[Transcribed page contents]

_ _ _ _ _ _ _

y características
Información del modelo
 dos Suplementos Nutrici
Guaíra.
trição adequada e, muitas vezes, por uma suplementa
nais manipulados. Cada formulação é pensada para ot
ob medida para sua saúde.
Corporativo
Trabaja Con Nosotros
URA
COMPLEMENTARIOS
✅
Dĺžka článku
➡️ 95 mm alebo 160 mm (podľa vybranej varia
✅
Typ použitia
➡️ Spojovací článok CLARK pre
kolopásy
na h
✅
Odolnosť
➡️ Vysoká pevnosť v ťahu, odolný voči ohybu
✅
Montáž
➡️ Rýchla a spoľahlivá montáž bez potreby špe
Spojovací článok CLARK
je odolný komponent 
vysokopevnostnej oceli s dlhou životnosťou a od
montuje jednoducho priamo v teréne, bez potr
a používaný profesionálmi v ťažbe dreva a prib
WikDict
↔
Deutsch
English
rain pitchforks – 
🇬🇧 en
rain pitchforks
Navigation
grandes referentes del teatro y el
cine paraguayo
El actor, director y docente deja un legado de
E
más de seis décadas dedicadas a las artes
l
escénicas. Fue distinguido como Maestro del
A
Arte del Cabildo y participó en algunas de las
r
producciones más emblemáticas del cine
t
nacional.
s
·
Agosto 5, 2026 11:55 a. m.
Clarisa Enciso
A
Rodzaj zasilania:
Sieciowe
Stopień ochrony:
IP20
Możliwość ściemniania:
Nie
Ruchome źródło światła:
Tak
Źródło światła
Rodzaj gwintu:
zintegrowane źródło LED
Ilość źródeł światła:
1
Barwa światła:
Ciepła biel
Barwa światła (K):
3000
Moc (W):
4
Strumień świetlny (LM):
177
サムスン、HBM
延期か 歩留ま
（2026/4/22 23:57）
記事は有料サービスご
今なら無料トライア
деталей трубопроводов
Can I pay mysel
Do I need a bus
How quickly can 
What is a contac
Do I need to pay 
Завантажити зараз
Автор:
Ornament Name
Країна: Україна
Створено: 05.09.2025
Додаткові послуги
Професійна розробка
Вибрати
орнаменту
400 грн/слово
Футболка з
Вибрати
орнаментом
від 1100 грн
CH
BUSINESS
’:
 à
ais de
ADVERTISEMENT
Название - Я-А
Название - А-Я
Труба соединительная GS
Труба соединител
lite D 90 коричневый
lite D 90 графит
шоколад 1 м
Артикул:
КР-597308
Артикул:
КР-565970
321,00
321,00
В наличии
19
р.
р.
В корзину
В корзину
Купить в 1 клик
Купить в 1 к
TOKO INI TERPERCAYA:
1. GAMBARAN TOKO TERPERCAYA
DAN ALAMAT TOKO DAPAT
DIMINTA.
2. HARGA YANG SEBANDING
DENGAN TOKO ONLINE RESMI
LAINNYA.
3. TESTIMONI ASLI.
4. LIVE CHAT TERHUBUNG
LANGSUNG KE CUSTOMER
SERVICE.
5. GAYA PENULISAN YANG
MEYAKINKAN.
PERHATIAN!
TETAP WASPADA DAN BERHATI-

_ _ _ _ _ _ _

Directions for this task =
Repeat the data. Every word must match.

Solution to the problem =
y características
Información del modelo
 dos Suplementos Nutrici
Guaíra.
trição adequada e, muitas vezes, por uma suplementa
nais manipulados. Cada formulação é pensada para ot
ob medida para sua saúde.
Corporativo
Trabaja Con Nosotros
URA
COMPLEMENTARIOS
✅
Dĺžka článku
➡️ 95 mm alebo 160 mm (podľa vybranej varia
✅
Typ použitia
➡️ Spojovací článok CLARK pre
kolopásy
na h
✅
Odolnosť
➡️ Vysoká pevnosť v ťahu, odolný voči ohybu
✅
Montáž
➡️ Rýchla a spoľahlivá montáž bez potreby špe
Spojovací článok CLARK
je odolný komponent 
vysokopevnostnej oceli s dlhou životnosťou a od
montuje jednoducho priamo v teréne, bez potr
a používaný profesionálmi v ťažbe dreva a prib
WikDict
↔
Deutsch
English
rain pitchforks – 
🇬🇧 en
rain pitchforks
Navigation
grandes referentes del teatro y el
cine paraguayo
El actor, director y docente deja un legado de
E
más de seis décadas dedicadas a las artes
l
escénicas. Fue distinguido como Maestro del
A
Arte del Cabildo y participó en algunas de las
r
producciones más emblemáticas del cine
t
nacional.
s
·
Agosto 5, 2026 11:55 a. m.
Clarisa Enciso
A
Rodzaj zasilania:
Sieciowe
Stopień ochrony:
IP20
Możliwość ściemniania:
Nie
Ruchome źródło światła:
Tak
Źródło światła
Rodzaj gwintu:
zintegrowane źródło LED
Ilość źródeł światła:
1
Barwa światła:
Ciepła biel
Barwa światła (K):
3000
Moc (W):
4
Strumień świetlny (LM):
177
サムスン、HBM
延期か 歩留ま
（2026/4/22 23:57）
記事は有料サービスご
今なら無料トライア
деталей трубопроводов
Can I pay mysel
Do I need a bus
How quickly can 
What is a contac
Do I need to pay 
Завантажити зараз
Автор:
Ornament Name
Країна: Україна
Створено: 05.09.2025
Додаткові послуги
Професійна розробка
Вибрати
орнаменту
400 грн/слово
Футболка з
Вибрати
орнаментом
від 1100 грн
CH
BUSINESS
’:
 à
ais de
ADVERTISEMENT
Название - Я-А
Название - А-Я
Труба соединительная GS
Труба соединител
lite D 90 коричневый
lite D 90 графит
шоколад 1 м
Артикул:
КР-597308
Артикул:
КР-565970
321,00
321,00
В наличии
19
р.
р.
В корзину
В корзину
Купить в 1 клик
Купить в 1 к
TOKO INI TERPERCAYA:
1. GAMBARAN TOKO TERPERCAYA
DAN ALAMAT TOKO DAPAT
DIMINTA.
2. HARGA YANG SEBANDING
DENGAN TOKO ONLINE RESMI
LAINNYA.
3. TESTIMONI ASLI.
4. LIVE CHAT TERHUBUNG
LANGSUNG KE CUSTOMER
SERVICE.
5. GAYA PENULISAN YANG
MEYAKINKAN.
PERHATIAN!
TETAP WASPADA DAN BERHATI-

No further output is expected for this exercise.